I was driving down a highway one day when a billboard caught my eye. I don’t remember what product the sign was advertising, but I do remember the words used to market what I remembered to be an expensive product: “You deserve it.”

It dawned on me that so much of the advertising business is built upon making us feel that we deserve everything. We are seduced into thinking that we are better than others, and therefore, especially deserving of luxury items. The advertisements that surround us encourage us to focus on ourselves as opposed to the needs of others. We are encouraged to be arrogant and prideful. The greater we believe we are, the more we believe we deserve.

Ironically, in the spiritual realm, things work in the exact opposite way. The less prideful we are, the more we receive.

In Proverbs, King Solomon taught, “The LORD detests all the proud of heart.” Those are pretty harsh words. The Jewish sages take this idea further and reference Psalm 101:5, which reads: “whoever has haughty eyes and a proud heart, I will not tolerate.” According to Jewish tradition, however, the verse is translated as God saying, “Whoever has haughty eyes and a proud heart, I cannot live with him.”

Why is God so hard on the prideful? We don’t see this attitude toward any other vice. God doesn’t say that He can’t live with the adulterer, the thief, or the murderer. When it comes to the arrogant and proud, why is it that God says: “It’s either me or you; we cannot exist together”?

In English, we have a phrase that we use to describe a prideful person. We say, “He is full of himself.” This phrase explains exactly why God cannot be with the arrogant; there is simply no room for Him. The person is filled to the brim with his or her own ego. Even the most horrible sinner can feel remorse, even broken, and within the broken, there are plenty of spaces for God to enter. Yet, when a person is full of pride, there is nowhere for God to reside.

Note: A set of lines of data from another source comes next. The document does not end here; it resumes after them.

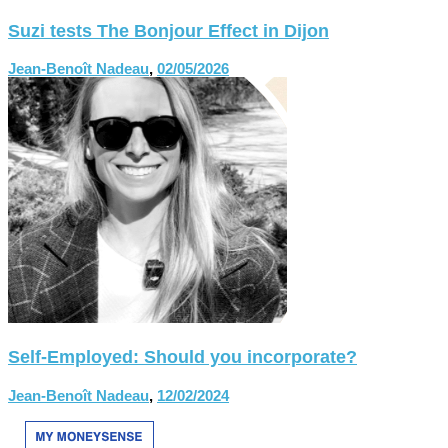
Suzi tests The Bonjour Effect in Dijon
Jean-Benoît Nadeau
,
02/05/2026
Self-Employed: Should you incorporate?
Jean-Benoît Nadeau
,
12/02/2024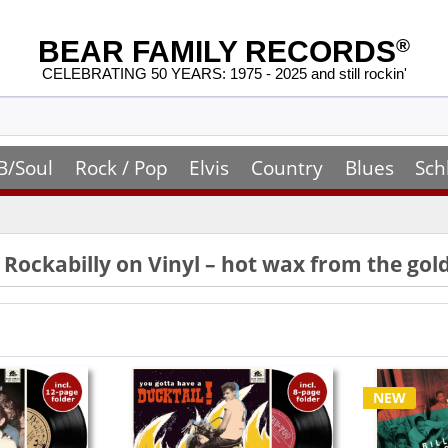
BEAR FAMILY RECORDS
®
CELEBRATING 50 YEARS: 1975 - 2025 and still rockin'
B/Soul
Rock / Pop
Elvis
Country
Blues
Sch
& Rockabilly on Vinyl – hot wax from the go
NEW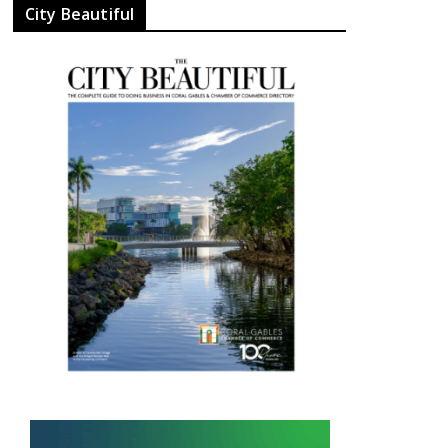
City Beautiful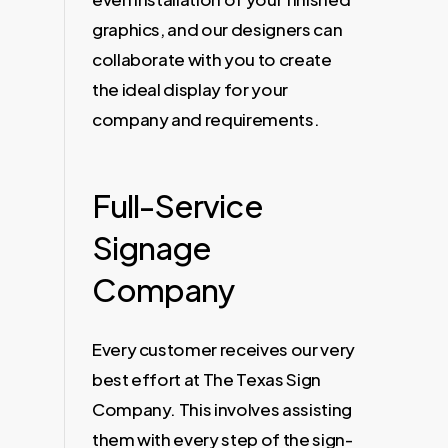
graphics, and our designers can
collaborate with you to create
the ideal display for your
company and requirements.
Full-Service
Signage
Company
Every customer receives our very
best effort at The Texas Sign
Company. This involves assisting
them with every step of the sign-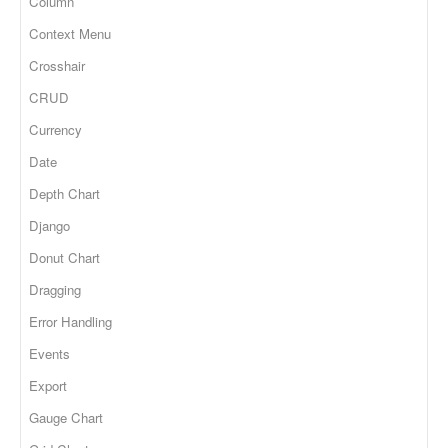
Column
Context Menu
Crosshair
CRUD
Currency
Date
Depth Chart
Django
Donut Chart
Dragging
Error Handling
Events
Export
Gauge Chart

The Bible describes Moses as the humblest of all men (Numbers 12:3). No wonder he was the one who received the most from God — the Bible itself. The more we are empty of ourselves, the more we can receive.

Let’s remember this teaching as we go about our day today. The less we are full of ourselves, the more we can receive from God. So let’s aim to be selfless, thoughtful of others, and mindful of God’s will. It is only when we make space for God that He may come and fill it.